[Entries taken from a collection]
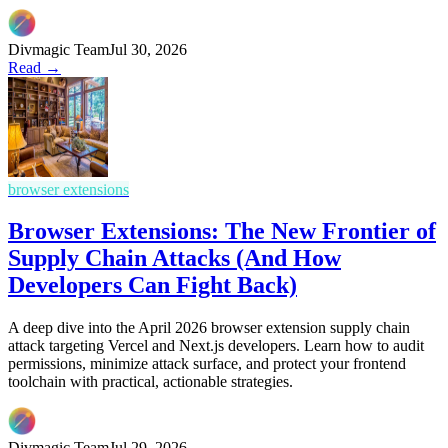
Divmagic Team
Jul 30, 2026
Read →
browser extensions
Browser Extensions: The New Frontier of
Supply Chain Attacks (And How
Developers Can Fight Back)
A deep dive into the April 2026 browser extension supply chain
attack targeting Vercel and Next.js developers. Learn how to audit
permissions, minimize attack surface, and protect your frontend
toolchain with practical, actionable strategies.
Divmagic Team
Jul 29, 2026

*TASK INSTRUCTIONS*
Set down every record above exactly as it stands, but skip the pictures.

*EXERCISE RESULT*
Divmagic Team
Jul 30, 2026
Read →
browser extensions
Browser Extensions: The New Frontier of
Supply Chain Attacks (And How
Developers Can Fight Back)
A deep dive into the April 2026 browser extension supply chain
attack targeting Vercel and Next.js developers. Learn how to audit
permissions, minimize attack surface, and protect your frontend
toolchain with practical, actionable strategies.
Divmagic Team
Jul 29, 2026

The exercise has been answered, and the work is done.